The call repeated again after a decade of the flagship program is an acknowledgment of the monumental failure that it has been. At around 12% of the GDP, manufacturing as a now has the lowest share in 4 decades.
This is when the GDP itself has hardly doubled in the last decade, whereas it had tripled in the decade before. This is perhaps the biggest slump manufacturing has seen after independence.
Over the last decade we have seen that most of the big ticket manufacturing projects have been shifting to Gujarat, even the semiconductor unit was shifted there. This makes the regional divide even more pronounced.
Yet, what was striking, today’s speech is his absolute climb down on any pretense of ethics and transparency. He said he didn’t care if the money was white or black, as long as it was invested in India. Suddenly the entire specter of demonetization plays before us.
Was it to this end that hundreds died in queues before ATMs and millions of informal enterprises were wiped out. Was it to this effect, that GST was rolled out. The narrative of Swiss banks and tax havens, has long been abandoned. Newspapers today reported 43 billion rupees donated to unknown political parties in Gujarat. More than the entire opposition put together.

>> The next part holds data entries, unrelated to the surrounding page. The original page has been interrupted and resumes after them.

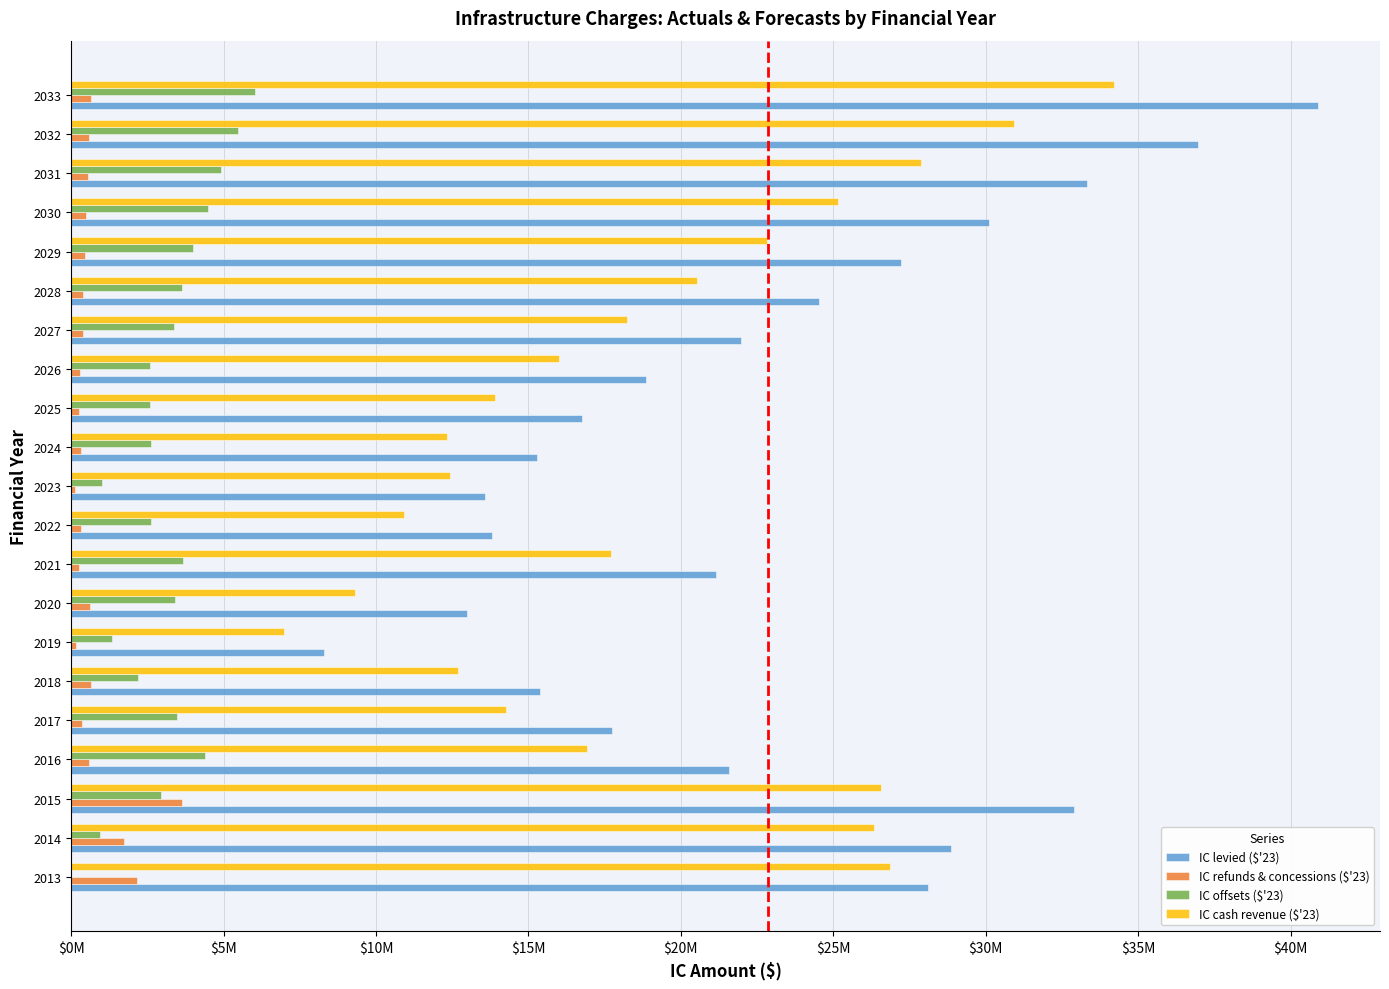

How many groups of bars are there?

21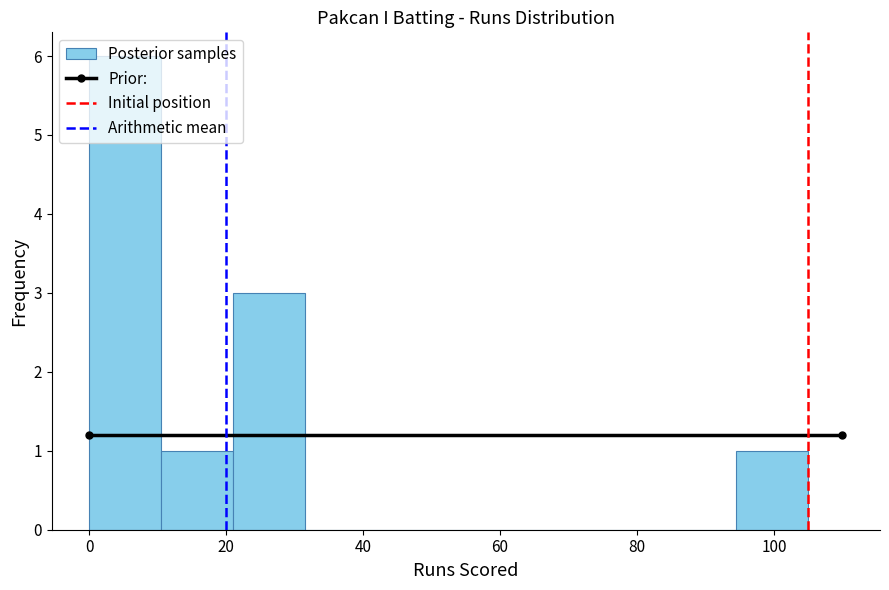

Reading left to right, transcribe this chart: for each bar, give the range it covers on the x-axis and its height. Neither the bar edges nor the heights are printed on the chart, so give them approximately, as read against the axes.

0.0 to 10.5: 6
10.5 to 21.0: 1
21.0 to 31.5: 3
31.5 to 42.0: 0
42.0 to 52.5: 0
52.5 to 63.0: 0
63.0 to 73.5: 0
73.5 to 84.0: 0
84.0 to 94.5: 0
94.5 to 105.0: 1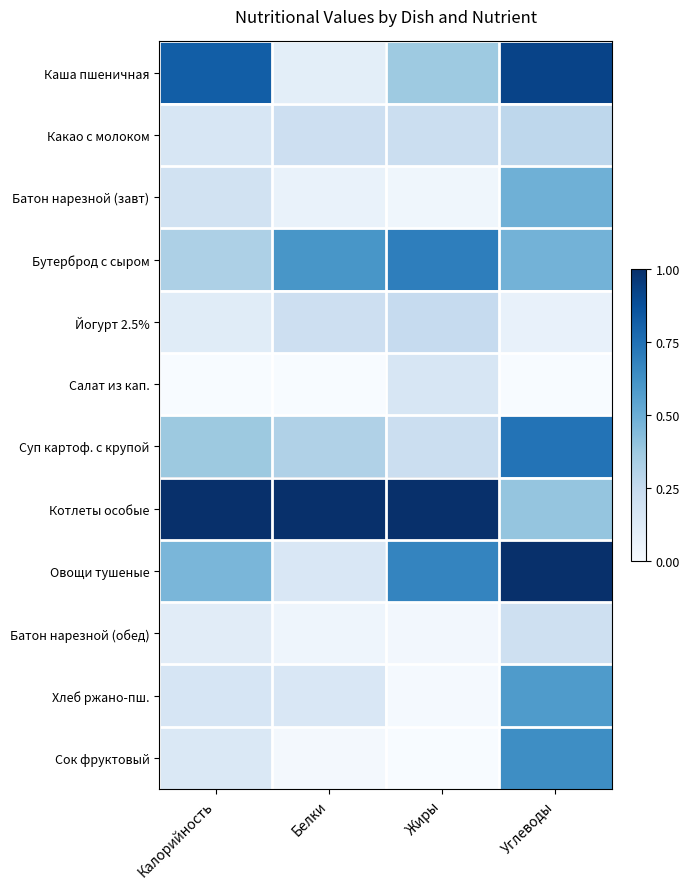

Reading left to right, extract all data points from this chart.

Каша пшеничная: Калорийность=0.8	Белки=0.1	Жиры=0.4	Углеводы=0.9
Какао с молоком: Калорийность=0.2	Белки=0.2	Жиры=0.2	Углеводы=0.3
Батон нарезной (завт): Калорийность=0.2	Белки=0.1	Жиры=0.0	Углеводы=0.5
Бутерброд с сыром: Калорийность=0.3	Белки=0.6	Жиры=0.7	Углеводы=0.5
Йогурт 2.5%: Калорийность=0.1	Белки=0.2	Жиры=0.2	Углеводы=0.1
Салат из кап.: Калорийность=0.0	Белки=0.0	Жиры=0.2	Углеводы=0.0
Суп картоф. с крупой: Калорийность=0.4	Белки=0.3	Жиры=0.2	Углеводы=0.7
Котлеты особые: Калорийность=1.0	Белки=1.0	Жиры=1.0	Углеводы=0.4
Овощи тушеные: Калорийность=0.5	Белки=0.1	Жиры=0.7	Углеводы=1.0
Батон нарезной (обед): Калорийность=0.1	Белки=0.0	Жиры=0.0	Углеводы=0.2
Хлеб ржано-пш.: Калорийность=0.2	Белки=0.2	Жиры=0.0	Углеводы=0.6
Сок фруктовый: Калорийность=0.1	Белки=0.0	Жиры=0.0	Углеводы=0.6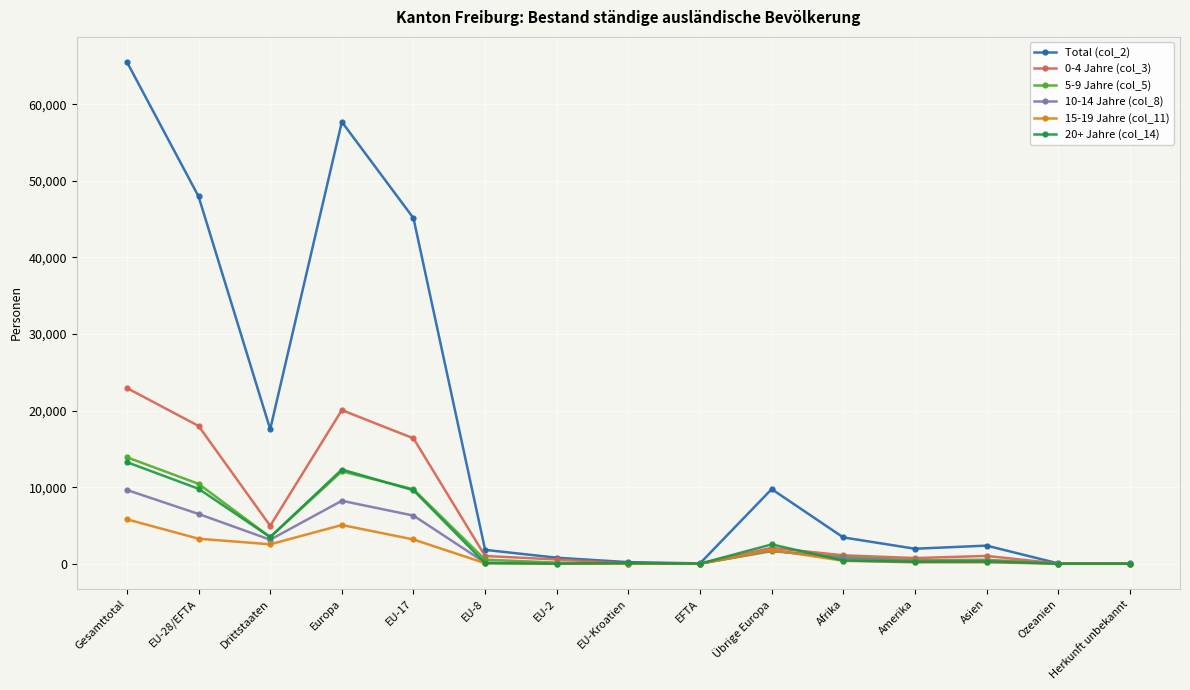

What position from the left is Europa?

4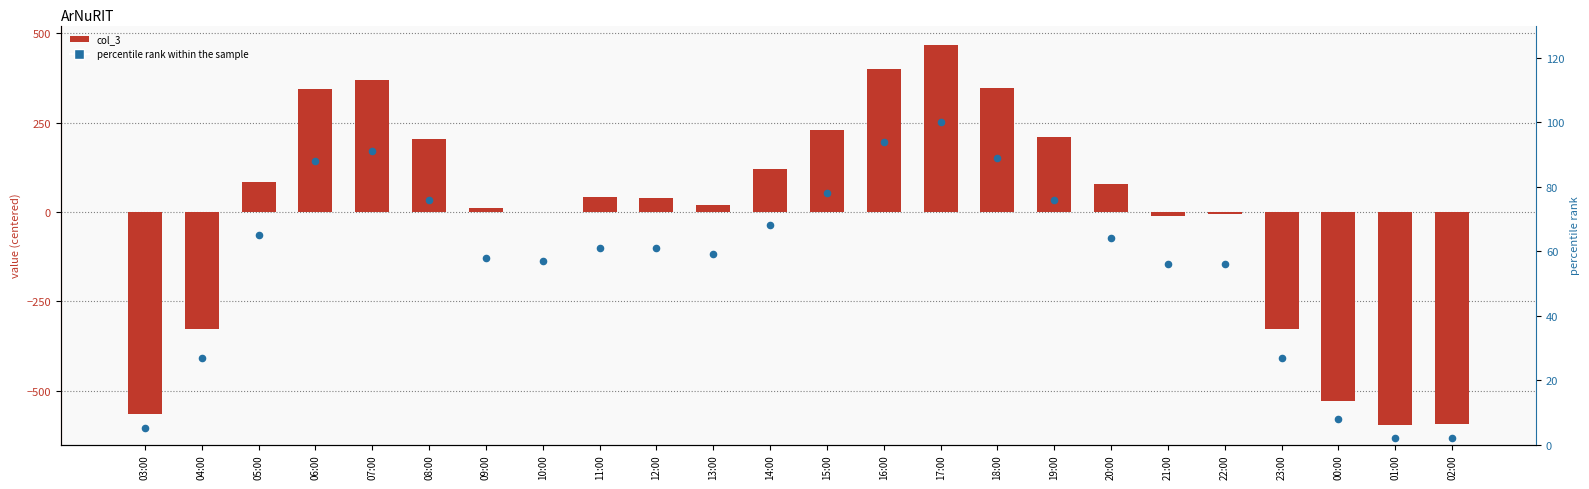

Which series has the largest total across all categories?

percentile rank within the sample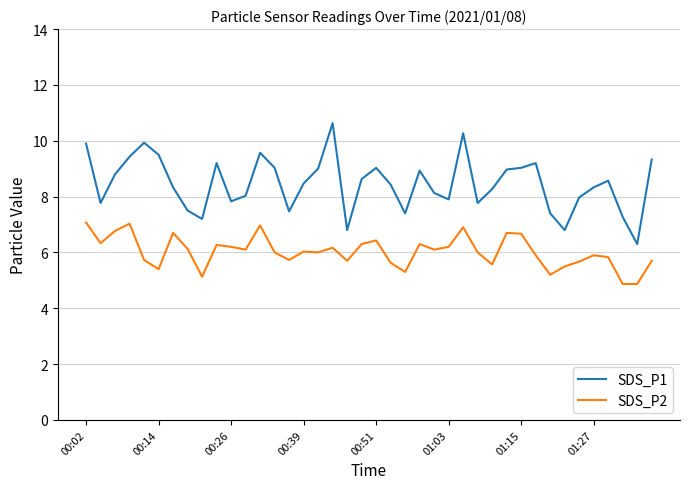

Count the number of data series in this chart.

2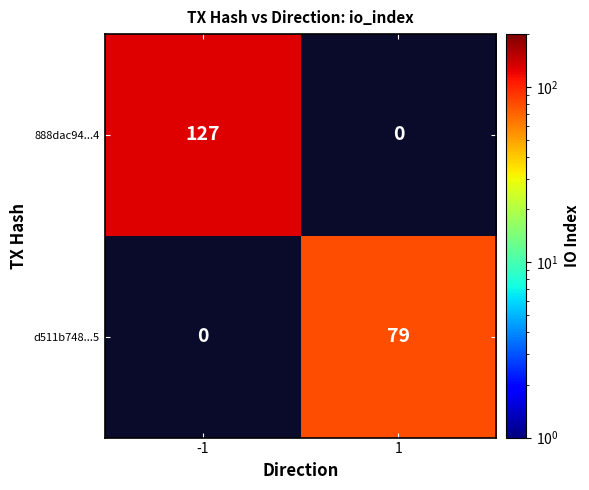

Is it true that 888dac94...4 equals 75 at -1?

False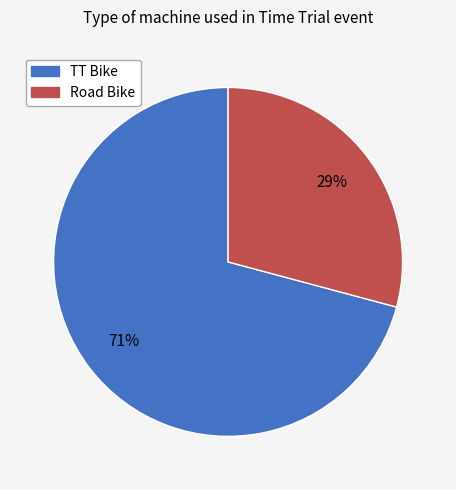

To the nearest percent, what is the difference between the largest and smallest slice percentages?

42%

Ethics aside, where are we going to sell, the made in India products. With 50% tariffs, the biggest market is virtually closed for us, and others wouldn’t extend us any preference either. The extreme inequality that we are witnessing, worse than colonial era, means we don’t have buyers in the country as well.
Foreign capital would use not only our sweat, but also our natural resources. The developed world would prefer to shift its polluting industries, but are we in a position to accept them. With investments, technology and markets all being foreign, we may be reduced to a sweat shop. We have but crossed that stage.
With the AI disruption looming large, manufacturing is poised for a paradigm shift, we need to prepare for it, instead. In a world of fiat money, investment is not the bottleneck, technology is. Courting money, is futile, we need to court and create technology.
For that we must overcome our narrow and parochial political system. Where knowledge is respected, irrespective of position and identity.